Here's my intuitive understanding of decay:
When you use leverage, there's always the risk of margin calls (when your net value becomes close to 0). If you can bear with a dip without triggering them and recover, you can then benefit from a multiplied average return; if not, you lose everything. Volatility influences the probability of margin calls, so what really matters for an investment is the ratio of average return to variance (see Sharpe ratio) because you can always leverage investments with the same Sharpe ratio to get the same return for the same risk of losing everything, roughly.
Now, there's a simple way to avoid margin calls: periodically "rebalance" your leverage to a set value, i.e. if the share value has gone down after a set time period, repay some debt, and if it has gone up, get more debt, so that your leverage stays on target. The more frequently you "rebalance", the less margin call risk you have. If you rebalance continuously every second, you have virtually 0 risk, assuming perfect liquidity. If you rebalance every month, then you need the dips to go up quickly enough without triggering the margin calls. Most leveraged ETFs will rebalance once a day, eliminating most of the margin-call risk* at the expense of efficiency.
Rebalancing frequently is the safest, but also the least efficient. The reason is if there are market fluctuations, and you rebalance once in a peak or a dip, then after a return to normal, you lose. This is because rebalancing in a low will reduce your leverage right before the increase; rebalancing in a high will increase your leverage right before the decrease; both are bad. Another way to see it is that rebalancing frequently will cause you to sell low and buy high, which is the opposite of what you want. The more fluctuations you capture, the more you'll lose. If there are ups and downs every second and you rebalance continuously, you'll lose big very fast.
The only strategy if you're going to make leverage work is to leverage and hold, and pray for no margin calls. When there's a dip, holding your loans will automatically increase your leverage, so that a future market recovery will put you exactly where you started. A dip puts you in a more vulnerable position, making you "double down" on your bet: either recover, or lose everything.
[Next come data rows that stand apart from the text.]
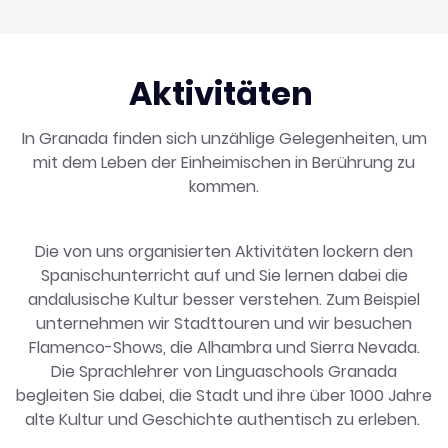
Aktivitäten
In Granada finden sich unzählige Gelegenheiten, um
mit dem Leben der Einheimischen in Berührung zu
kommen.
Die von uns organisierten Aktivitäten lockern den
Spanischunterricht auf und Sie lernen dabei die
andalusische Kultur besser verstehen. Zum Beispiel
unternehmen wir Stadttouren und wir besuchen
Flamenco-Shows, die Alhambra und Sierra Nevada.
Die Sprachlehrer von Linguaschools Granada
begleiten Sie dabei, die Stadt und ihre über 1000 Jahre
alte Kultur und Geschichte authentisch zu erleben.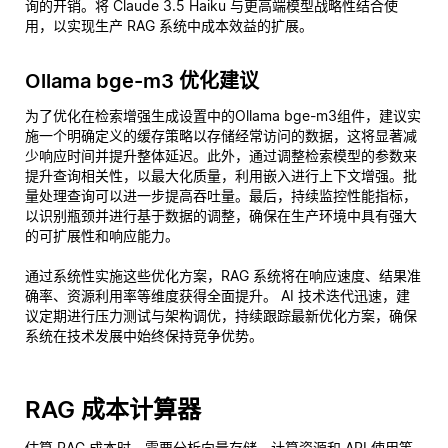
询的开销。将 Claude 3.5 Haiku 与更高端模型战略性结合使
用，以实现生产 RAG 系统中成本效益的扩展。
Ollama bge-m3 优化建议
为了优化在检索增强生成设置中的Ollama bge-m3组件，建议实
施一个明确定义的缓存策略以存储经常访问的数据，这将显著减
少响应时间并提升整体延迟。此外，通过调整检索模型的参数来
提升查询相关性，以最大化质量，利用嵌入进行上下文增强。批
量处理查询可以进一步提高吞吐量。最后，持续监控性能指标，
以识别瓶颈并进行基于数据的调整，确保在生产环境中具有强大
的可扩展性和响应能力。
通过系统性实施这些优化方案，RAG 系统将在响应速度、结果准
确率、资源利用率等维度获得全面提升。 AI 技术迭代迅速，建
议定期进行压力测试与架构调优，持续跟踪最新优化方案，确保
系统在技术发展中始终保持竞争优势。
RAG 成本计算器
估算 RAG 成本时，需要分析向量存储、计算资源和 API 使用等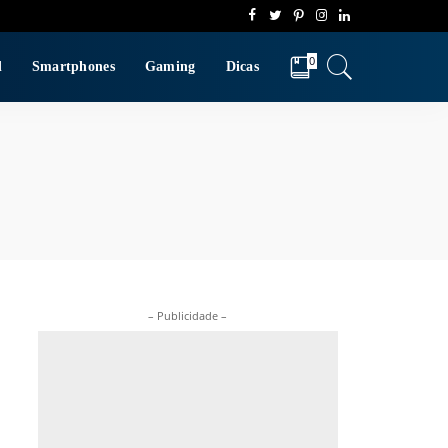
0
d
Smartphones
Gaming
Dicas
– Publicidade –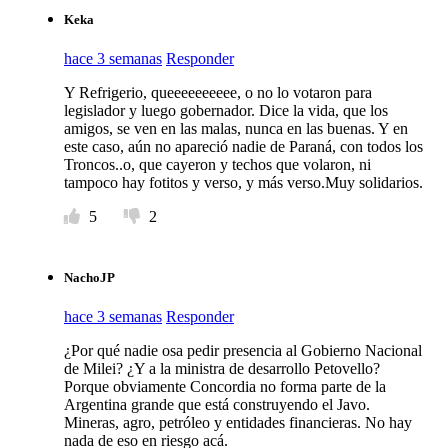
Keka
hace 3 semanas
Responder
Y Refrigerio, queeeeeeeeee, o no lo votaron para
legislador y luego gobernador. Dice la vida, que los
amigos, se ven en las malas, nunca en las buenas. Y en
este caso, aún no apareció nadie de Paraná, con todos los
Troncos..o, que cayeron y techos que volaron, ni
tampoco hay fotitos y verso, y más verso.Muy solidarios.
5
2
NachoJP
hace 3 semanas
Responder
¿Por qué nadie osa pedir presencia al Gobierno Nacional
de Milei? ¿Y a la ministra de desarrollo Petovello?
Porque obviamente Concordia no forma parte de la
Argentina grande que está construyendo el Javo.
Mineras, agro, petróleo y entidades financieras. No hay
nada de eso en riesgo acá.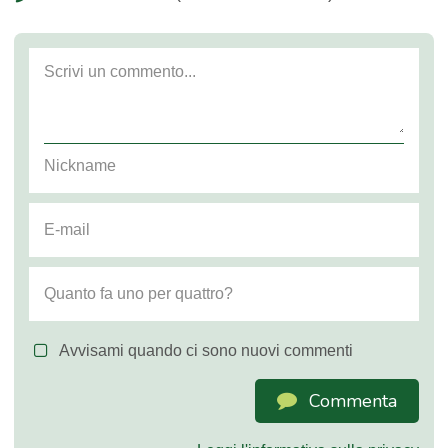
Avvisami quando ci sono nuovi commenti
Commenta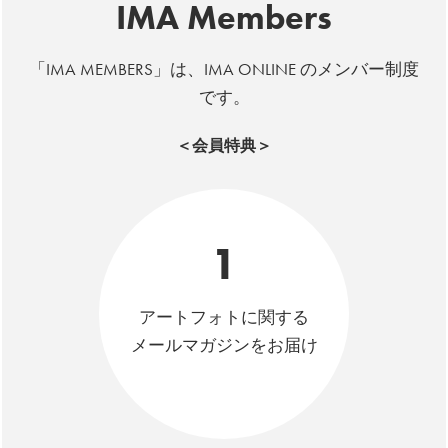
IMA Members
「IMA MEMBERS」は、IMA ONLINE のメンバー制度
です。
＜会員特典＞
1
アートフォトに関する
メールマガジンをお届け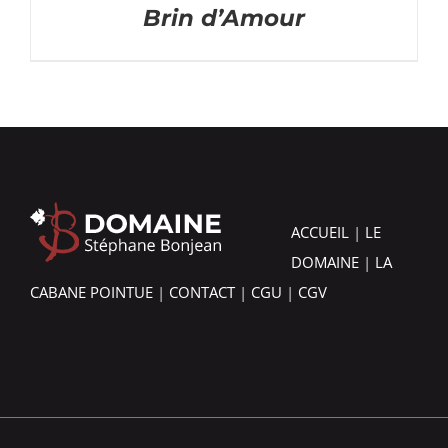
Brin d’Amour
ACCUEIL
|
LE
DOMAINE
|
LA
CABANE POINTUE
|
CONTACT
|
CGU
|
CGV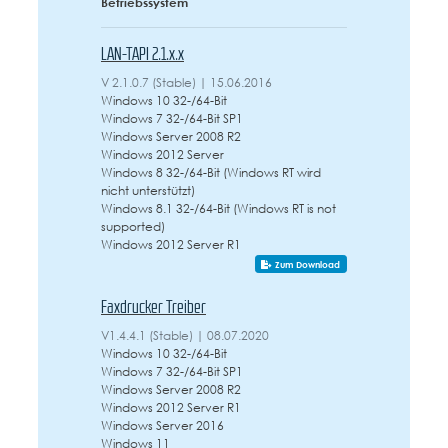
Betriebssystem
LAN-TAPI 2.1.x.x
V 2.1.0.7 (Stable) | 15.06.2016
Windows 10 32-/64-Bit
Windows 7 32-/64-Bit SP1
Windows Server 2008 R2
Windows 2012 Server
Windows 8 32-/64-Bit (Windows RT wird
nicht unterstützt)
Windows 8.1 32-/64-Bit (Windows RT is not
supported)
Windows 2012 Server R1
Zum Download
Faxdrucker Treiber
V1.4.4.1 (Stable) | 08.07.2020
Windows 10 32-/64-Bit
Windows 7 32-/64-Bit SP1
Windows Server 2008 R2
Windows 2012 Server R1
Windows Server 2016
Windows 11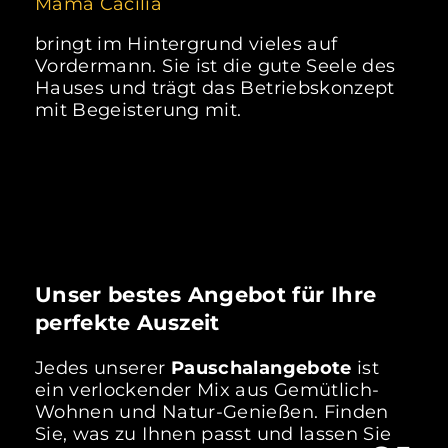
Mama Cäcilia
bringt im Hintergrund vieles auf
Vordermann. Sie ist die gute Seele des
Hauses und trägt das Betriebskonzept
mit Begeisterung mit.
Unser bestes Angebot für Ihre
perfekte Auszeit
Jedes unserer
Pauschalangebote
ist
ein verlockender Mix aus Gemütlich-
Wohnen und Natur-Genießen. Finden
Sie, was zu Ihnen passt und lassen Sie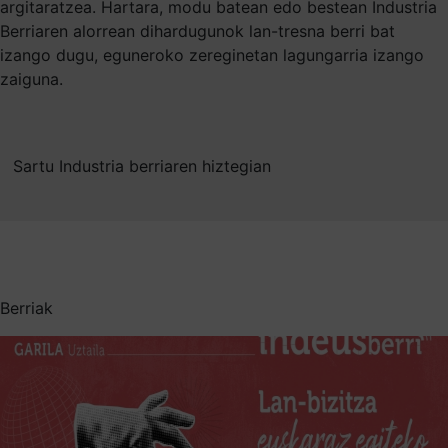
argitaratzea. Hartara, modu batean edo bestean Industria
Berriaren alorrean dihardugunok lan-tresna berri bat
izango dugu, eguneroko zereginetan lagungarria izango
zaiguna.
Sartu Industria berriaren hiztegian
Berriak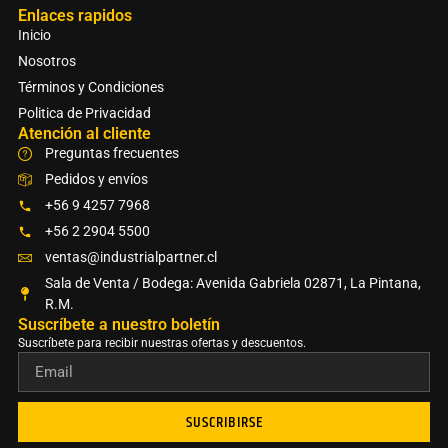
Enlaces rapidos
Inicio
Nosotros
Términos y Condiciones
Politica de Privacidad
Atención al cliente
Preguntas frecuentes
Pedidos y envíos
+56 9 4257 7968
+56 2 2904 5500
ventas@industrialpartner.cl
Sala de Venta / Bodega: Avenida Gabriela 02871, La Pintana,
R.M.
Suscríbete a nuestro boletín​
Suscríbete para recibir nuestras ofertas y descuentos.
SUSCRIBIRSE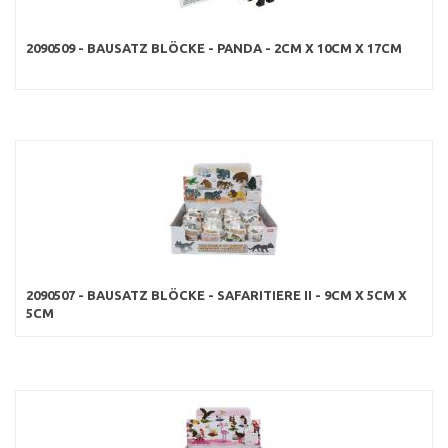
2090509 - BAUSATZ BLÖCKE - PANDA - 2CM X 10CM X 17CM
2090507 - BAUSATZ BLÖCKE - SAFARITIERE II - 9CM X 5CM X
5CM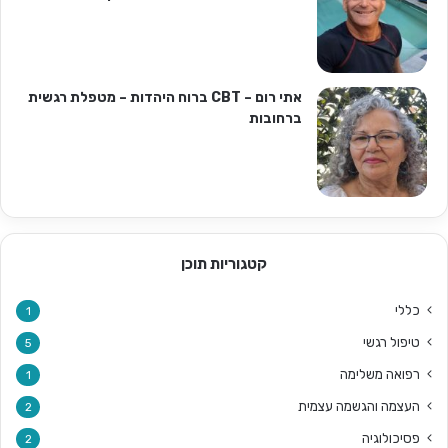
אתי רום – CBT ברוח היהדות – מטפלת רגשית
ברחובות
קטגוריות תוכן
כללי
1
טיפול רגשי
5
רפואה משלימה
1
העצמה והגשמה עצמית
2
פסיכולוגיה
2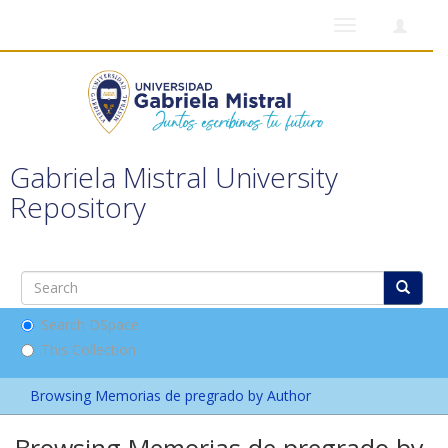
Toggle
navigation
Gabriela Mistral University
Repository
Search DSpace
This Collection
Browsing Memorias de pregrado by Author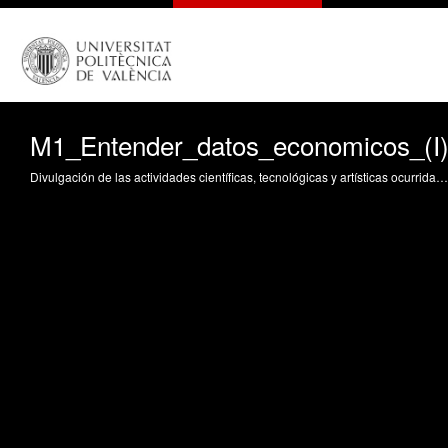
M1_Entender_datos_economicos_(I
Divulgación de las actividades científicas, tecnológicas y artísticas ocurridas en los tres campus de la UPV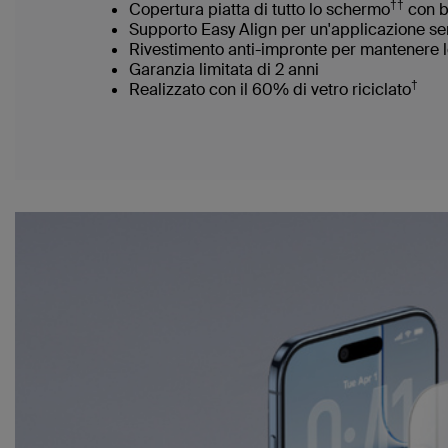
††
Copertura piatta di tutto lo schermo
con b
Supporto Easy Align per un'applicazione s
Rivestimento anti-impronte per mantenere l
Garanzia limitata di 2 anni
†
Realizzato con il 60% di vetro riciclato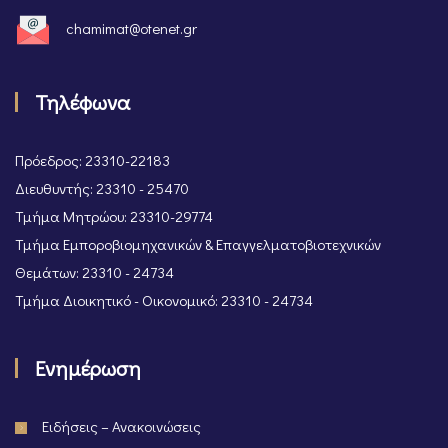
chamimat@otenet.gr
Τηλέφωνα
Πρόεδρος: 23310-22183
Διευθυντής: 23310 - 25470
Τμήμα Μητρώου: 23310-29774
Τμήμα Εμποροβιομηχανικών & Επαγγελματοβιοτεχνικών
Θεμάτων: 23310 - 24734
Τμήμα Διοικητικό - Οικονομικό: 23310 - 24734
Ενημέρωση
Ειδήσεις – Ανακοινώσεις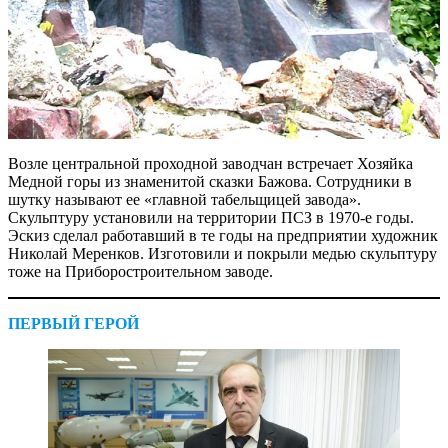
Возле центральной проходной заводчан встречает Хозяйка
Медной горы из знаменитой сказки Бажова. Сотрудники в
шутку называют ее «главной табельщицей завода».
Скульптуру установили на территории ПСЗ в 1970‑е годы.
Эскиз сделал работавший в те годы на предприятии художник
Николай Меренков. Изготовили и покрыли медью скульптуру
тоже на Приборостроительном заводе.
ПЕРВЫЙ ГЕРОЙ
You can rebalance after a few months if the market went up, i.e. buy more shares.
I'd never leverage the S&P 500 with more than 20% (1.2x). If you use 2x, you basically assume that the market always recovers above 50% (i.e. it never dips below 50% of any past value) which isn't true historically. If you use 3x, you assume the market never dips below 66.7%, etc. At 1.2x, you assume it never dips below 16.7% of any past value, which I think is true historically. At no leverage, you have no risk of margin calls, so in theory you can keep your shares forever and always hope for a rebound, although some shares do lose all value sometimes.
*Who knows what happens to the 3x ETFs in a single day at -33.3%? Shit must hit the fan in many ways anyway, but that's a possibility. They'll probably sell a little before they hit the margin call, call it a day, set the fund value to 0, and close it.